The industry of commission in the fiscal 1995 released a Safety, Health and Work: Inquiry into Occupational Health and Safety report. In this report the commission underlined the apparent extensive discrepancies in Occupation Health and Safety legislation in standard uptake and development. For instance, up to the financial year 1995, the National Occupation Health and Safety Commission had just confirmed five out of seven precedence standards and the jurisdictions had none of them executed. The conclusion drawn by the Commission of Industry was that the OHS legislation was non-uniform and this could have imposed considerable expenses on the trade society (Roarty, 2008).
Despite the associated costs incurred to harmonize the OHS legislation, it materializes that harmonization would alleviate the costs of state employers who are bound to work in various Occupation, Health and Safety jurisdictions. In reality, manifold regimes imply extra expenses every time the employees are move or work systems changed to amid regimes. Non-uniform OHS legislation equally raises the observance expenses by their respective operations. The following are the associated costs of harmonizing the Occupation, Health and Safety legislation.

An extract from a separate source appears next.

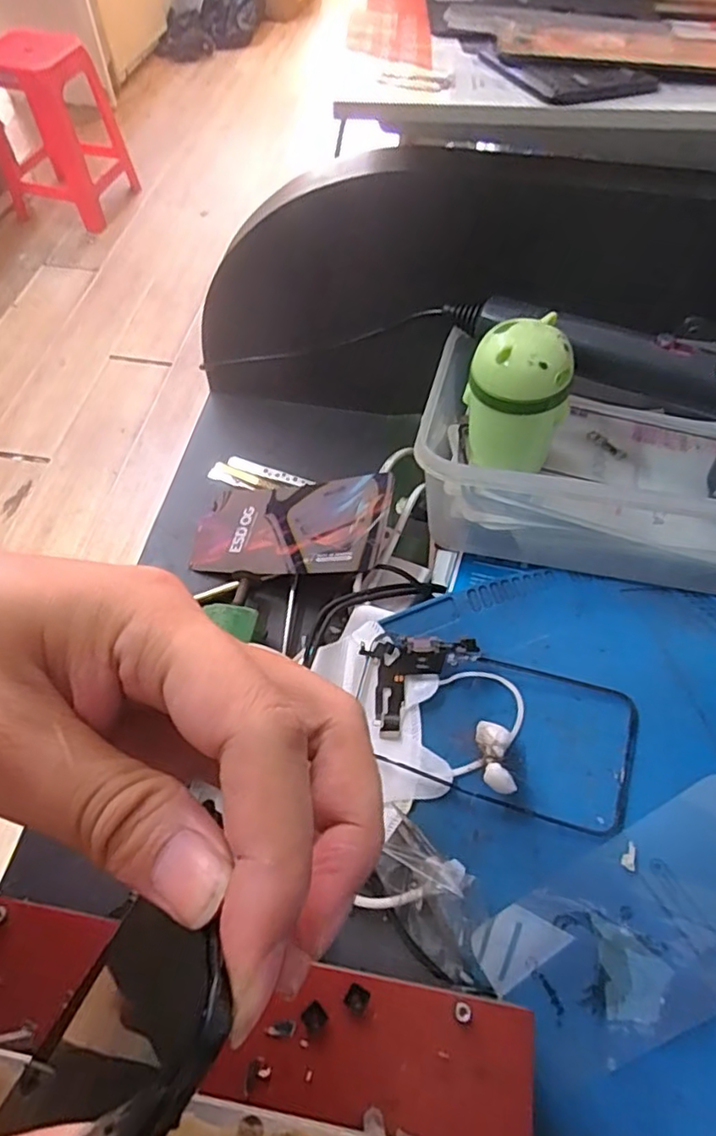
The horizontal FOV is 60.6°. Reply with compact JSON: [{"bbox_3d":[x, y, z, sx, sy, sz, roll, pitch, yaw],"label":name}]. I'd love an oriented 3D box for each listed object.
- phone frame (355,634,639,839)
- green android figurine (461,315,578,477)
[{"bbox_3d":[0.069,0.085,0.337,0.154,0.008,0.077,14,77,20],"label":"phone frame"},{"bbox_3d":[0.089,-0.094,0.351,0.054,0.081,0.043,14,59,8],"label":"green android figurine"}]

- Different national and state legislation could permit superior novelty in regulation after a while
- Businesses that operate in merely a single jurisdiction could gain via the suppleness tendered by systems that are non-uniform
Therefore, to harmonize the OHS legislation, the commission of industries recommends that the template legislation should be used to cover the core Occupation, Health and Safety elements. This is because each and every jurisdiction should agree to adopt the harmonized OHS legislation with no or very minute amendments through cooperative federalism procedure (Clarke et al., 2006).